TO DO: Copy out each line of the data that includes the string "ECECEC".

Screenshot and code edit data
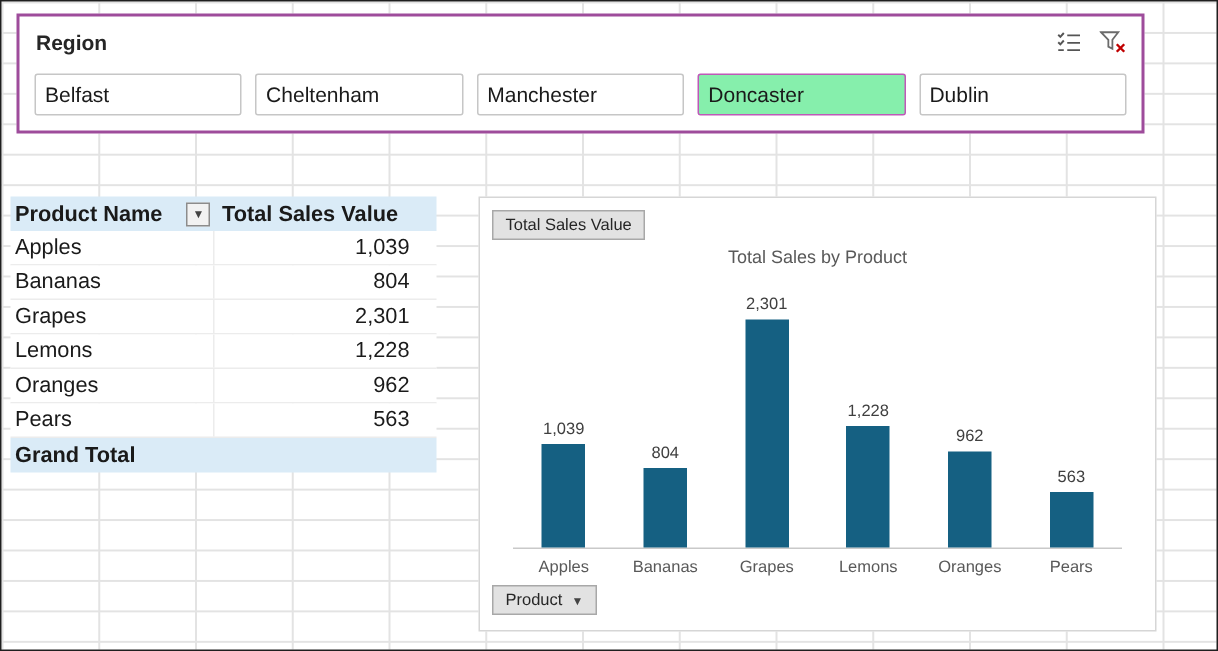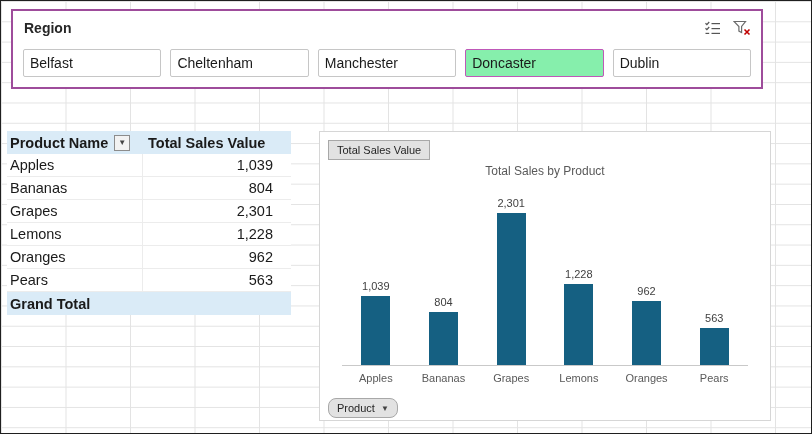--- a/index.html
+++ b/index.html
@@ -21,36 +21,36 @@
   .slicer-icons { display:flex; gap:12px; align-items:center; }
   .slicer-icon { cursor:pointer; display:flex; }
   .slicer-btns { display:flex; gap:9px; padding:13px 10px 0 10px; }
   .slicer-btn { flex:1; height:28px; background:#fff; border:1px solid #C6C6C6; border-radius:2px;
     font-size:14px; color:#1a1a1a; display:flex; align-items:center; padding-left:6px; cursor:pointer; }
   .slicer-btn.selected { background:#86efac; border-color:#BF58B8; }
 
   
   .pivot { position:absolute; left:6px; top:130px; width:284px; font-size:14.5px; color:#1a1a1a; }
   .prow { display:flex; height:23px; align-items:center; background:#fff; border-bottom:1px solid #ECECEC; }
-  .prow .c1 { width:136px; padding-left:3px; display:flex; align-items:center; gap:6px; border-right:1px solid #ECECEC; height:100%; }
+  .prow .c1 { width:136px; padding-left:3px; display:flex; align-items:center; gap:16px; border-right:1px solid #ECECEC; height:100%; }
   .prow .c2 { width:148px; text-align:right; padding-right:18px; }
   .prow.hdr { background:#DAEBF7; font-weight:bold; border-bottom:none; }
   .prow.hdr .c1 { border-right:none; }
   .prow.hdr .c2 { text-align:left; padding-left:5px; }
   .prow.total { background:#DAEBF7; font-weight:bold; border-bottom:none; }
   .prow.total .c1 { border-right:none; }
   .dd-btn { width:16px; height:16px; background:#F2F2F2; border:1px solid #8C8C8C; font-size:8px; color:#444;
     display:inline-flex; align-items:center; justify-content:center; cursor:pointer; flex:0 0 auto; }
 
   
   .chart { position:absolute; left:318px; top:130px; width:452px; height:290px; background:#fff; border:1px solid #D6D6D6; }
   .field-btn { position:absolute; background:#E2E2E2; border:1px solid #A8A8A8; font-size:11px; color:#262626;
     padding:3px 8px; display:flex; gap:6px; align-items:center; cursor:pointer; }
   .fb-top { left:8px; top:8px; }
-  .fb-bottom { left:8px; top:266px;border-radius:8px; }
+  .fb-bottom { left:8px; top:258px; }
   .fb-arrow { font-size:8px; color:#444; }
   .chart-title { position:absolute; top:32px; left:0; right:0; text-align:center; font-size:12px; color:#595959; }
   .plot { position:absolute; left:22px; right:22px; top:62px; height:172px; border-bottom:1px solid #C9C9C9;
     display:flex; align-items:flex-end; }
   .bar-slot { flex:1; display:flex; flex-direction:column; align-items:center; justify-content:flex-end; }
   .bar-label { font-size:11px; color:#3f3f3f; margin-bottom:4px; }
   .bar { width:29px; cursor:pointer; }
   .cats { position:absolute; left:22px; right:22px; top:234px; display:flex; }
   .bar-cat { flex:1; text-align:center; font-size:11px; color:#595959; padding-top:6px; }
 </style>

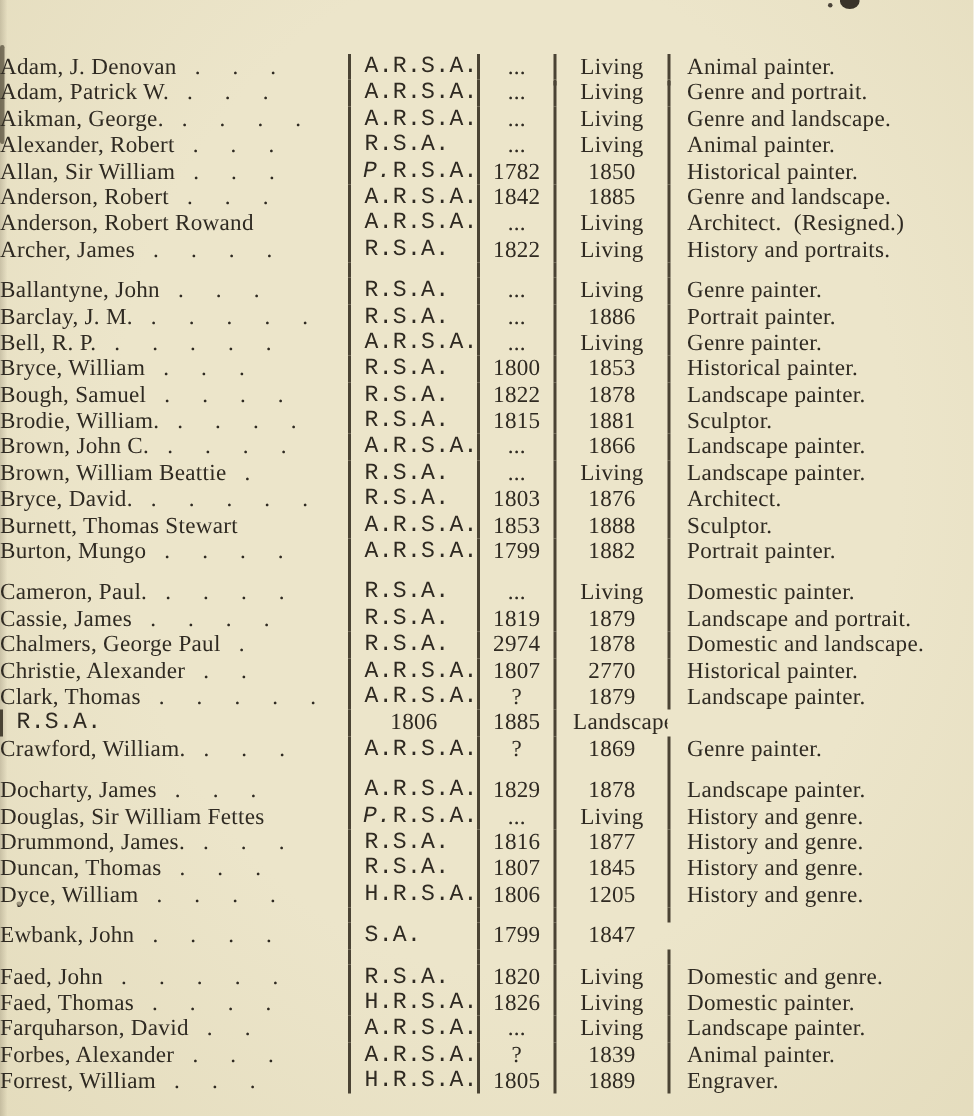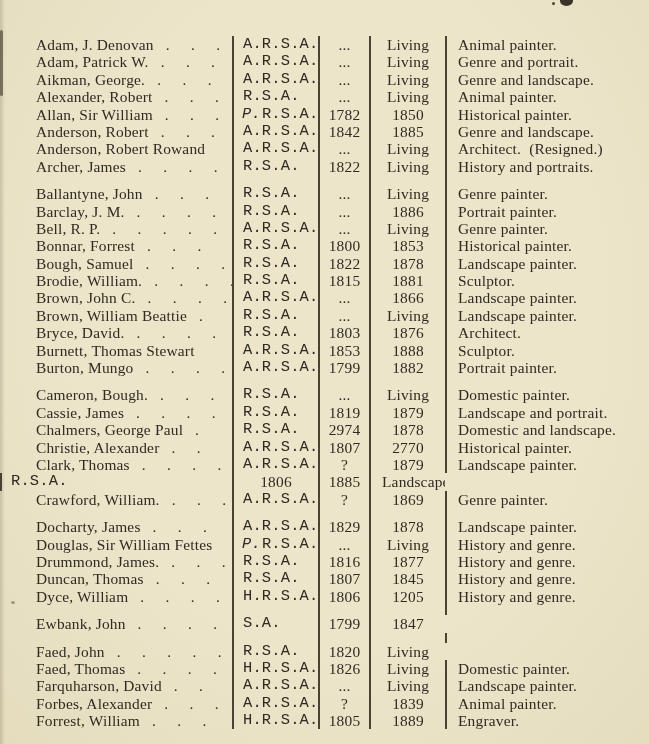--- a/index.html
+++ b/index.html
@@ -44,21 +44,21 @@
   }
   .row{
     display:grid;
     grid-template-columns:232px 86px 51px 76px 1fr;
     height:17.4px;line-height:17.4px;
   }
   .row.header{height:26px;line-height:18px;}
   .row.gap{height:10px;}
   .c{overflow:hidden;white-space:nowrap;}
   .c.desig,.c.born,.c.died,.c.practice{border-left:2px solid var(--rule);}
-  .c.name{padding-left:36px;}
+  .c.name{}
   .c.desig{padding-left:8px;font-family:Liberation Mono, monospace;}
   .c.born,.c.died{text-align:center;}
   .c.practice{padding-left:11px;white-space:pre;}
   .hc{
     text-align:center;padding-left:0;
     font-variant:small-caps;font-size:15px;letter-spacing:.9px;
   }
   .row.header .c{padding-top:3px;margin-top:44px;}
   .nm{white-space:nowrap;}
   .dots{margin-left:12px;letter-spacing:3px;white-space:nowrap;}
@@ -160,21 +160,21 @@
           <div class="c practice">Portrait painter.</div>
         </div>
         <div class="row">
           <div class="c name"><span class="nm">Bell, R. P.</span><span class="dots">. . . . .</span></div>
           <div class="c desig"><span class="di"></span><span>A.R.S.A.</span></div>
           <div class="c born">...</div>
           <div class="c died">Living</div>
           <div class="c practice">Genre painter.</div>
         </div>
         <div class="row">
-          <div class="c name"><span class="nm">Bonnar, Forrest</span><span class="dots">. . .</span></div>
+          <div class="c name"><span class="nm">Bryce, William</span><span class="dots">. . .</span></div>
           <div class="c desig"><span class="di"></span><span>R.S.A.</span></div>
           <div class="c born">1800</div>
           <div class="c died">1853</div>
           <div class="c practice">Historical painter.</div>
         </div>
         <div class="row">
           <div class="c name"><span class="nm">Bough, Samuel</span><span class="dots">. . . .</span></div>
           <div class="c desig"><span class="di"></span><span>R.S.A.</span></div>
           <div class="c born">1822</div>
           <div class="c died">1878</div>
@@ -223,21 +223,21 @@
           <div class="c practice">Portrait painter.</div>
         </div>
         <div class="row gap">
           <div class="c name"></div>
           <div class="c desig"></div>
           <div class="c born"></div>
           <div class="c died"></div>
           <div class="c practice"></div>
         </div>
         <div class="row">
-          <div class="c name"><span class="nm">Cameron, Bough.</span><span class="dots">. . . .</span></div>
+          <div class="c name"><span class="nm">Cameron, Paul.</span><span class="dots">. . . .</span></div>
           <div class="c desig"><span class="di"></span><span>R.S.A.</span></div>
           <div class="c born">...</div>
           <div class="c died">Living</div>
           <div class="c practice">Domestic painter.</div>
         </div>
         <div class="row">
           <div class="c name"><span class="nm">Cassie, James</span><span class="dots">. . . .</span></div>
           <div class="c desig"><span class="di"></span><span>R.S.A.</span></div>
           <div class="c born">1819</div>
           <div class="c died">1879</div>
@@ -337,20 +337,21 @@
           <div class="c desig"></div>
           <div class="c born"></div>
           <div class="c died"></div>
           <div class="c practice"></div>
         </div>
         <div class="row">
           <div class="c name"><span class="nm">Faed, John</span><span class="dots">. . . . .</span></div>
           <div class="c desig"><span class="di"></span><span>R.S.A.</span></div>
           <div class="c born">1820</div>
           <div class="c died">Living</div>
+          <div class="c practice">Domestic and genre.</div>
         </div>
         <div class="row">
           <div class="c name"><span class="nm">Faed, Thomas</span><span class="dots">. . . .</span></div>
           <div class="c desig"><span class="di"></span><span>H.R.S.A.</span></div>
           <div class="c born">1826</div>
           <div class="c died">Living</div>
           <div class="c practice">Domestic painter.</div>
         </div>
         <div class="row">
           <div class="c name"><span class="nm">Farquharson, David</span><span class="dots">. .</span></div>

TASK OUTPUT:
   .prow { display:flex; height:23px; align-items:center; background:#fff; border-bottom:1px solid #ECECEC; }
-  .prow .c1 { width:136px; padding-left:3px; display:flex; align-items:center; gap:6px; border-right:1px solid #ECECEC; height:100%; }
+  .prow .c1 { width:136px; padding-left:3px; display:flex; align-items:center; gap:16px; border-right:1px solid #ECECEC; height:100%; }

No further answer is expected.